Original TensorFlow code:

 1
 2
 3
 4
 5
 6
 7
 8
 9
10
11
12
13
14
15
16
# Construct an iterator.
iterator=Iterator.from_structure(train_dataset.output_types, train_dataset.output_shapes)

# Obtain the batch data.
next_batch=iterator.get_next()

# Initialize the iterator.
training_init_op=iterator.make_initializer(train_dataset)
 
# Initialize the variables.
init=tf.global_variables_initializer()
sess=tf.Session()
sess.run(init)
 
# Get the number of training/validation steps per epoch.
train_batches_per_epoch=int(np.floor(train_size/batch_size))

Code after porting:

 1
 2
 3
 4
 5
 6
 7
 8
 9
10
11
12
13
14
15
16
17
18
19
20
21
22
23
24
25
# Construct an iterator.
iterator=Iterator.from_structure(train_dataset.output_types, train_dataset.output_shapes)

# Obtain the batch data.
next_batch=iterator.get_next()

# Initialize the iterator.
training_init_op=iterator.make_initializer(train_dataset)
 
# Initialize the variables.
init=tf.global_variables_initializer()

# Add allow_soft_placement=True for the session configurations to allow TensorFlow to automatically allocate devices.
config = tf.ConfigProto(allow_soft_placement=True)
# Add an NPU optimizer named NpuOptimizer. During network compilation, the NPU traverses only the session configurations under NpuOptimizer.
custom_op = config.graph_options.rewrite_options.custom_optimizers.add()
custom_op.name = "NpuOptimizer"
# Explicitly disable the remapping and memory_optimization functions of TensorFlow to avoid conflicts with the functions of the NPU.
config.graph_options.rewrite_options.remapping = RewriterConfig.OFF  # Explicitly disable the function.
config.graph_options.rewrite_options.memory_optimization = RewriterConfig.OFF  # Explicitly disable the function.
sess = tf.Session(config=config)
sess.run(init)
 
# Get the number of training/validation steps per epoch.
train_batches_per_epoch=int(np.floor(train_size/batch_size))

The Ascend platform supports all native functions of tf.Session.

It also allows you to enable functions such as automatic mixed precision. For details, see Session Configuration.

Training

The code snippet is ready to use. See the following example.

1
2
3
4
5
6
7
8
9
# Start epochs.
for epoch in range(num_epochs):
  ##Initialize iterator with the training dataset
  sess.run(training_init_op)
  for step in range(train_batches_per_epoch):  
    #get next batch of data
    img_batch,label_batch=sess.run(next_batch)
    #run the training op
    _,train_loss = sess.run([train_op, loss],feed_dict={x:img_batch, y_:label_batch, is_training:True})
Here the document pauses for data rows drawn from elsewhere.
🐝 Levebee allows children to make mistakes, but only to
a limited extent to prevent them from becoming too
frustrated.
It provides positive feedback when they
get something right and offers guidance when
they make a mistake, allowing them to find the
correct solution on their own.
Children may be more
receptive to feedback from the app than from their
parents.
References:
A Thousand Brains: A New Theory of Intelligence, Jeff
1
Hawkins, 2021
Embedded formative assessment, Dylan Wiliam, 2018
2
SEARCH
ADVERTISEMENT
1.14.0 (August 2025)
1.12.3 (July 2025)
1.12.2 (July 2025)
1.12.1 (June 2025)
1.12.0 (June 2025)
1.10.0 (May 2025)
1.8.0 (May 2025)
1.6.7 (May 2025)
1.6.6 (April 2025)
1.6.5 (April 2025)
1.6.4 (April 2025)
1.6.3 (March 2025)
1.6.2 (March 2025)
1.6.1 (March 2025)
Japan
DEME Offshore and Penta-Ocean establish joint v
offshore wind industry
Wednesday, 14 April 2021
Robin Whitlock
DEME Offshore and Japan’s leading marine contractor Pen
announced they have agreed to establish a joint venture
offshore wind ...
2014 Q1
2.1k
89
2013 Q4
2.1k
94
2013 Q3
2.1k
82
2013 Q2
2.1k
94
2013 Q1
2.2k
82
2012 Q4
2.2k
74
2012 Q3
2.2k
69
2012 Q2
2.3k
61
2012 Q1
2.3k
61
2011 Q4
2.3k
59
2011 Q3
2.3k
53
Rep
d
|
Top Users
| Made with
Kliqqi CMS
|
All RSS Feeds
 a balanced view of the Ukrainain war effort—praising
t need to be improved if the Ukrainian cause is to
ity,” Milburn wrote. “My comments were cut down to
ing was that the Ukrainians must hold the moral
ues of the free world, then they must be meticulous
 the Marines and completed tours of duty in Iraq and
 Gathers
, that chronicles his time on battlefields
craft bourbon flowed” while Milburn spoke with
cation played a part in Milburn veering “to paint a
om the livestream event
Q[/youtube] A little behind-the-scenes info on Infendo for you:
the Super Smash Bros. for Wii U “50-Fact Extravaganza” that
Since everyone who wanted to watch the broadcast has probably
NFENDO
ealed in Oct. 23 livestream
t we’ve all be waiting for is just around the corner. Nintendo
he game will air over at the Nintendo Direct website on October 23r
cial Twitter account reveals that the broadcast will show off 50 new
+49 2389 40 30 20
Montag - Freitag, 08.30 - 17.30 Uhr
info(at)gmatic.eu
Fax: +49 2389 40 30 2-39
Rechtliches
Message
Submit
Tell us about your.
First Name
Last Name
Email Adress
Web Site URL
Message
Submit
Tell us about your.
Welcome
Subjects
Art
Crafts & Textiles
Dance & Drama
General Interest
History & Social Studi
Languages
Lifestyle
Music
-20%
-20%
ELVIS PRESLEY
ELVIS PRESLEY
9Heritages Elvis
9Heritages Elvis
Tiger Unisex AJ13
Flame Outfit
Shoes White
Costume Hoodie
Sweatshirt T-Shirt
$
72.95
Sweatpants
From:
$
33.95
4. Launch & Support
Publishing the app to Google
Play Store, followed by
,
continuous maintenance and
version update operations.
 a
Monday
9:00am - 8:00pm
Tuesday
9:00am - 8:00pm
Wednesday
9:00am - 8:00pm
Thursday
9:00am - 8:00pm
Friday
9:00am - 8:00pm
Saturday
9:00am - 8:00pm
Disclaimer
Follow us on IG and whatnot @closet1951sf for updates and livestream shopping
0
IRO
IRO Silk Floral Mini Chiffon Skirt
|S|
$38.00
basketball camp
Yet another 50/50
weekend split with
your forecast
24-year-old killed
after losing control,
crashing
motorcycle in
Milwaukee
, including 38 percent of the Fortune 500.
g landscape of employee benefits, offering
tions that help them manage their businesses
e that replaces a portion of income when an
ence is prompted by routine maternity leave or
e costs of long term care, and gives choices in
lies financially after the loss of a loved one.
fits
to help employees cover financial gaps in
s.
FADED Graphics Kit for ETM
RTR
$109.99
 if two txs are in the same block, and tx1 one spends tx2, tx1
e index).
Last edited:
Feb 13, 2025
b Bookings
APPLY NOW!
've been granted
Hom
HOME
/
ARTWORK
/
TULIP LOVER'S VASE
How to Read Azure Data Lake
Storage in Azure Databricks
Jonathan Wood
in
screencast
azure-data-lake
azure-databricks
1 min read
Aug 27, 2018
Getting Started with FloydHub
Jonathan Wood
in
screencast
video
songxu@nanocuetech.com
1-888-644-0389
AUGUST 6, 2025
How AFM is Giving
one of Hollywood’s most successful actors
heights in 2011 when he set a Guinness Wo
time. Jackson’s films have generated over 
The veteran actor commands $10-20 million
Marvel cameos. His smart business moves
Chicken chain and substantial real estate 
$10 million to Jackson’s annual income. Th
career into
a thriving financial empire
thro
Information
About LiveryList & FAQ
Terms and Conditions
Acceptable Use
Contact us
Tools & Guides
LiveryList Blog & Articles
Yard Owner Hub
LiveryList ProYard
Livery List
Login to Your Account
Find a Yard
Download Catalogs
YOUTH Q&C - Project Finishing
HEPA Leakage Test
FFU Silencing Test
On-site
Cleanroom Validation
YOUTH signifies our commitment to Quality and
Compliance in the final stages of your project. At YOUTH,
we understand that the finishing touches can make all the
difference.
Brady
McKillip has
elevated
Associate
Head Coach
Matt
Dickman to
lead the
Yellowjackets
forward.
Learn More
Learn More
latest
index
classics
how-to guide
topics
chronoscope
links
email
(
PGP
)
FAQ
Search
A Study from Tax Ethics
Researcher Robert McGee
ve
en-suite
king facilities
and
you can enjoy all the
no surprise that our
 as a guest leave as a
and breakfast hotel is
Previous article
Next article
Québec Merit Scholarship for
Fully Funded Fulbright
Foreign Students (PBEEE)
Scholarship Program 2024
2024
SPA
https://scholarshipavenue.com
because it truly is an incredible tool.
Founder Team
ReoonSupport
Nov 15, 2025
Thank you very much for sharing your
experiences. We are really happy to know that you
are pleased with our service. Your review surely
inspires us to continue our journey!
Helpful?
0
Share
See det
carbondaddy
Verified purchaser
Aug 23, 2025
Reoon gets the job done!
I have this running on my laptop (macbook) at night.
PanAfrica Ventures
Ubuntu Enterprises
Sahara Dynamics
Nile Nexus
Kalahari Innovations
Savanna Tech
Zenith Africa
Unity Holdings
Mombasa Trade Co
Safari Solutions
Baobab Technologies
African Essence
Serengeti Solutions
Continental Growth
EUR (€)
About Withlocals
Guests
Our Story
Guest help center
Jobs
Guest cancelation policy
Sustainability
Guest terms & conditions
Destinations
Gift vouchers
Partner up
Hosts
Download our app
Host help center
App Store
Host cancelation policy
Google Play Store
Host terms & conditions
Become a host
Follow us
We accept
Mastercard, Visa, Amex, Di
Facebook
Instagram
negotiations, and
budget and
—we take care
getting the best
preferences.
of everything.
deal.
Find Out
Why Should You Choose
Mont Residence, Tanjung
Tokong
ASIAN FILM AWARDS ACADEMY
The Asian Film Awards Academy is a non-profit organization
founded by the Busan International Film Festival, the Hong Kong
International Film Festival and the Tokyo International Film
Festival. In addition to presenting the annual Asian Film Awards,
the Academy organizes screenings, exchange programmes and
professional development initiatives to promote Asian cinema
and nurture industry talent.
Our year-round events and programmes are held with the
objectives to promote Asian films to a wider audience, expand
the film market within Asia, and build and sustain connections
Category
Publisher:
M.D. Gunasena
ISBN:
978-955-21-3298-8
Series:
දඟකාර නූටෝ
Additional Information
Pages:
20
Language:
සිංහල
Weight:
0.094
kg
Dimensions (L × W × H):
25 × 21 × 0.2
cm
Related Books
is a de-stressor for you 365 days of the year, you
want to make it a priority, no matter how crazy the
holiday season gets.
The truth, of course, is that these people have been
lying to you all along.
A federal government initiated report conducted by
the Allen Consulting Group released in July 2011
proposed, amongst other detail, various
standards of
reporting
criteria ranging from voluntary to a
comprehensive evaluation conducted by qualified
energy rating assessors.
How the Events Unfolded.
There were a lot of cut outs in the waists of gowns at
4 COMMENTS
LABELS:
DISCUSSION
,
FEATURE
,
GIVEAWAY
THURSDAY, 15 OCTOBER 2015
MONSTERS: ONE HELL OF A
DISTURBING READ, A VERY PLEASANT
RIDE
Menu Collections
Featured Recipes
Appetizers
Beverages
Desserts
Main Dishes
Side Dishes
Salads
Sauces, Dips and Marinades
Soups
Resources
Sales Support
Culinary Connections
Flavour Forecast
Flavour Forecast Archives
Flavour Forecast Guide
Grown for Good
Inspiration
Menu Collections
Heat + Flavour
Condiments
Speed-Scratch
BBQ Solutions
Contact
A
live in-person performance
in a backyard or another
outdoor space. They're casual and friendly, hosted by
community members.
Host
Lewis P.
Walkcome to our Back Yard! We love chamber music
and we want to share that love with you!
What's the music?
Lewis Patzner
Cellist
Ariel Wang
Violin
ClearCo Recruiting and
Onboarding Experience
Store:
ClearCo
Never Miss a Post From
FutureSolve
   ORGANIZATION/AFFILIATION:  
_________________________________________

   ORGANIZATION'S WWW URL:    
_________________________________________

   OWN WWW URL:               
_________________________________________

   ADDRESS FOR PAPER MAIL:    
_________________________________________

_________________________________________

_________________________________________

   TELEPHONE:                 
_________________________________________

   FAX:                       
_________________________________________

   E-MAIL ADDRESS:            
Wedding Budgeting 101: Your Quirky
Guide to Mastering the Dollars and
However, you need an explicit call to sess.close() in your ported script if you create a session without a with block, for example, you define a session object as a class member.

1
2
3
sess = tf.Session(config=config)
sess.run(...)
sess.close()

That is because the GEOP destructor function is called in the close method of tf.Session. If you use a with block that calls __exit__ to close the session automatically, there is no need to call sess.close().

1
2
with tf.Session(config=config) as sess:
    sess.run(...)

In other cases, for example, taking a session object as a user-defined class member, you should explicitly call sess.close() to exit the session.